Kimisi dedi ki, bu Woke akımı bir propaganda. Amaç çocuklara ahlaksızlığı dayatmak, erkekliği zayıflatmak, homoseksüelliği yaymak, nüfusu düşürmek… Böyle propagandalar var ama her propagandanın bir siyasi programı olmalı. Oysa bugün hem Avrupa hem de Kuzey Amerika’da doğurganlık oranı yeniden kadın başına 2’nin üstüne çıkarılmak isteniyor. Aşağı yukarı tüm Batı ülkelerinde para için çocuk doğumu teşviki var. Bunu Üçüncü Dünya’ya yayıyorlar derseniz, o da pek doğru değil, çünkü Batı’daki büyük LGBT propagandasının yüzde biri bile bizim gibi ülkelere sirayet etmiyor.

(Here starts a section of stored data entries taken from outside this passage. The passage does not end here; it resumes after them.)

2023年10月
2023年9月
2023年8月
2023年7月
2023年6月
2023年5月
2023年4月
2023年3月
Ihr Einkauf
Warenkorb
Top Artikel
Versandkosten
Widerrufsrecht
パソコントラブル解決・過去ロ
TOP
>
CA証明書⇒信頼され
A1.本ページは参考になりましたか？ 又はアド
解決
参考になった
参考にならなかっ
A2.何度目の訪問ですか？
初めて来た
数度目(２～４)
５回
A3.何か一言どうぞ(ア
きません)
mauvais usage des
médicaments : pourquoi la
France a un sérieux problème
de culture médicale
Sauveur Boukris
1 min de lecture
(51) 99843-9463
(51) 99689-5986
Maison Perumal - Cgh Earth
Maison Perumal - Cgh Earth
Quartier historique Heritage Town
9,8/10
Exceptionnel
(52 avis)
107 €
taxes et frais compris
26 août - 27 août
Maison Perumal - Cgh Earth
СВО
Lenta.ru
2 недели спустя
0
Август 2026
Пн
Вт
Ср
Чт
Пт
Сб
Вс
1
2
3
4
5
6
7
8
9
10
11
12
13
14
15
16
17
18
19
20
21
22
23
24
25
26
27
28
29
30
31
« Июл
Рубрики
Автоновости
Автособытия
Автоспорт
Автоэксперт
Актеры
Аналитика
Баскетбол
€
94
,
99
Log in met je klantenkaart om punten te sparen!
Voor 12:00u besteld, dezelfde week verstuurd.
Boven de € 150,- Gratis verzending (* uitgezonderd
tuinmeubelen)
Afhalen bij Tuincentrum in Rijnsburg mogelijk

Peki, Woke akımı bir ideoloji mi? Bence öyle de değil. Çünkü modern ideolojilerin belirleyici yönü, bir bütünsellik iddiası, iki bilimsellik iddiası, üç iktidara gelip kendi felsefi kurgusuyla toplumu veya insanlığı ilerletme iddiasıdır. Woke akımında ise ne bütünsellik ne de insanlığı ilerletme iddiası var. Bilimsellik iddiası ise bilime hakaret gibi… Marjinal düzeyde bile bir bilimsellik referansı yok. Woke akımına illa bir ideoloji bulacaksak, belki LGBT’cilik, liberalizm, çevrecilik, feminizm aktivistlerinin ortak bloğu diyebiliriz. Kaldı ki bu akımların azıcık kendi ideolojileri varsa dahi, bu ideolojik vektörler de birbirine zıt yönlere gider.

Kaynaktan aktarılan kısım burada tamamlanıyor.